In the Neolithic period (10,000 years ago) the lime plaster was made to be used as a material for statues of which some were found in Ain Ghazal, the scholar stressed, adding that it was used to cover both floors and walls of houses “for aesthetic and practical reasons”.
This practice paved the way for copper smelting and the discovery of pottery, he underlined.
Copper production on the industrial scale in the region was intensified during the Early Bronze Age (2900-1900BC), the Iron Age (1000-800 BC) and the Roman-Byzantine period (300-600 AD).
Nabataean copper mines were documented but never thoroughly studied, and the common method of digging were “pillared galleries” said Najjar, who worked at the Department of Antiquities from 1982 to 2007, and served as director of excavations.
Shaft and gallery technique was the method during the Bronze and Iron Ages and the Roman period, when shafts were dug and then tunnels or galleries branched out from them for ore mining, the archaeologist told The Jordan Times in a recent interview.

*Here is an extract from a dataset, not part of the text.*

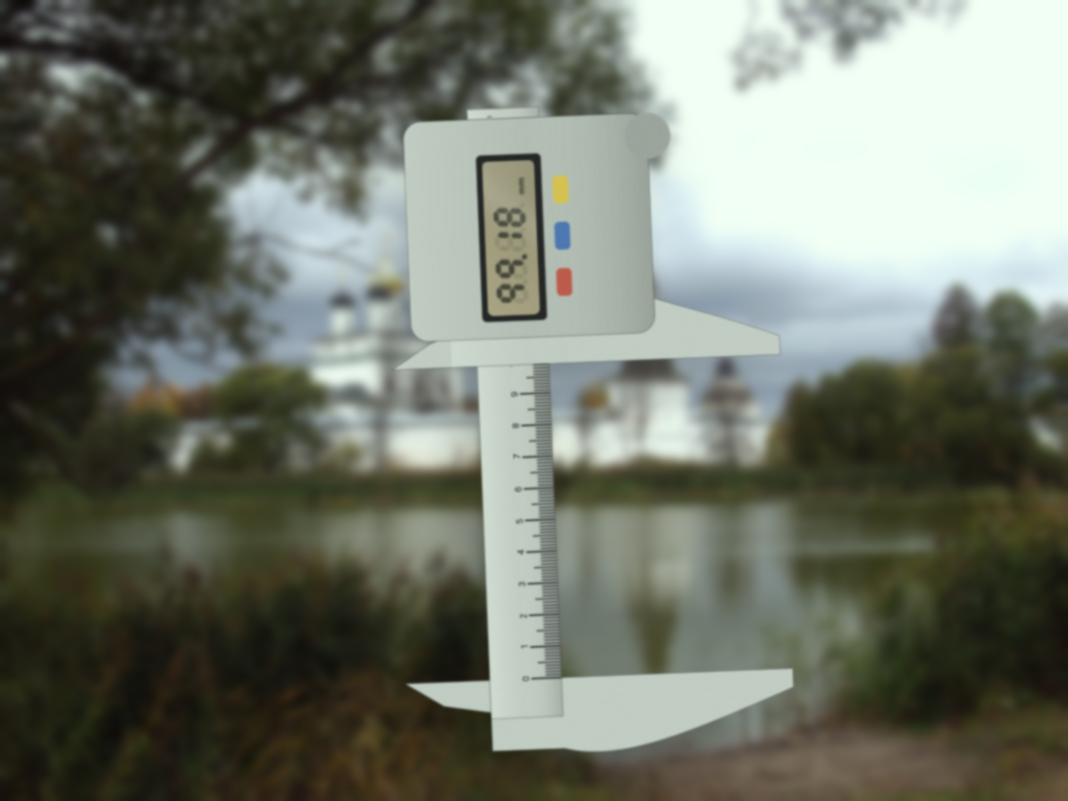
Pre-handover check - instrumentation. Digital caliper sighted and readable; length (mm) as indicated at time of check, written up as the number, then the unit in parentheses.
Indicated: 99.18 (mm)
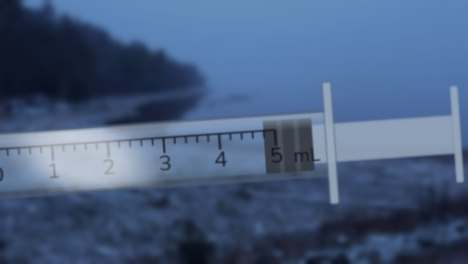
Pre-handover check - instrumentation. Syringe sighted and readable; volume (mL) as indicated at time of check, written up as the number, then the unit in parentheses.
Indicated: 4.8 (mL)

The Roman Empire would condemn (Damnatio ad metalla) members of the local Christian communities to work under harsh conditions in copper mines especially when the empire organised massive persecutions of Christians (303-311 AD), he explained.
“The significance of these copper mines derived from the fact that early Christians were condemned to them as an ultimate punishment that makes the area extremely important for the early history of Christianity in Jordan and in the region,” the scholar underscored.
Once Christianity became the state religion under Emperor Constantine, the practice continued as Christian emperors would condemn members of other denominations considered heretical to work in copper mines.
Ancient Greek and Roman philosophers opposed mining, considering it as a “violation of the Earth” and as a sacrilege because “the home of dead was intruded”.
In Jordan, the Feynan region, some 230km south of Amman, was known for copper mines as well as being the worst place for slaves who worked there due to its geology, according to Najjar, who citied the Romans’ “inhumane treatment of the miners and the fragmentation of ore deposits, which required oversized galleries that would crash and kill slaves”.
“The region of Feynan has tremendous research potentials not only for ancient copper production but also for the Neolithic period during which early villages appeared and traces of domestication of animals and plants were evident,” the expert underlined.
“The shift from hunting gathering to subsistence strategies to farming during this period was a landmark in human history,” explained Najjar, who also works as a heritage consultant in USAID funded projects in Jordan.
“In the very next future we — University of California San Diego and the Council of British Research in the Levant — will be working with the on creating a state-of-the-art museum to make the discovered archaeological materials accessible to researchers and to the visitors of Feynan,” he concluded.